(Dataset entries)

Content starts

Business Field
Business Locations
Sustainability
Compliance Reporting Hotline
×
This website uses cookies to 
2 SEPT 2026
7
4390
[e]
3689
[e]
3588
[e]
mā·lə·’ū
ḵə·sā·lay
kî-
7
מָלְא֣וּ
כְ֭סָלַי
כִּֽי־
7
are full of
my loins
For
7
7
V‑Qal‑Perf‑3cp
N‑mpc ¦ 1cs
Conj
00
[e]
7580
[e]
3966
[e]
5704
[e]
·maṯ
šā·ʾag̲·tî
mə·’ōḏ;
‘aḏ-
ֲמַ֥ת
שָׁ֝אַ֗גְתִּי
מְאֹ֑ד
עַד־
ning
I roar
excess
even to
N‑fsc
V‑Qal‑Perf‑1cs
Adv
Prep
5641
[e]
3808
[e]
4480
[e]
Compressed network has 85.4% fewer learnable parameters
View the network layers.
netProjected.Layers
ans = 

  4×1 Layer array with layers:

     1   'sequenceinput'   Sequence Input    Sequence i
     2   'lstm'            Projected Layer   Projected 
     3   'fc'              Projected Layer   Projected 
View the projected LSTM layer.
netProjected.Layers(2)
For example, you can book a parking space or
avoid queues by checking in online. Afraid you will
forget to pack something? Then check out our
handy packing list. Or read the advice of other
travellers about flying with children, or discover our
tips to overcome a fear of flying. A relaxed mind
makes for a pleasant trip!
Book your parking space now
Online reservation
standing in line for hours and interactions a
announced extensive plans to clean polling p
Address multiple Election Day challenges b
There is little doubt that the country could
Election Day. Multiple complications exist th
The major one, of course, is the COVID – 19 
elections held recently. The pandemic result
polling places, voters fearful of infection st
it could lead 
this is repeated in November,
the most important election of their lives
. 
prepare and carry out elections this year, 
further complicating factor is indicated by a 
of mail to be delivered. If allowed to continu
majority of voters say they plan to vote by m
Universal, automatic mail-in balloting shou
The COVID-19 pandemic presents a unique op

Content ends

# Activity
Pick out every line in the entries above that contains the word "could", matching case exactly, and copy each one.

# Answer section
There is little doubt that the country could
it could lead 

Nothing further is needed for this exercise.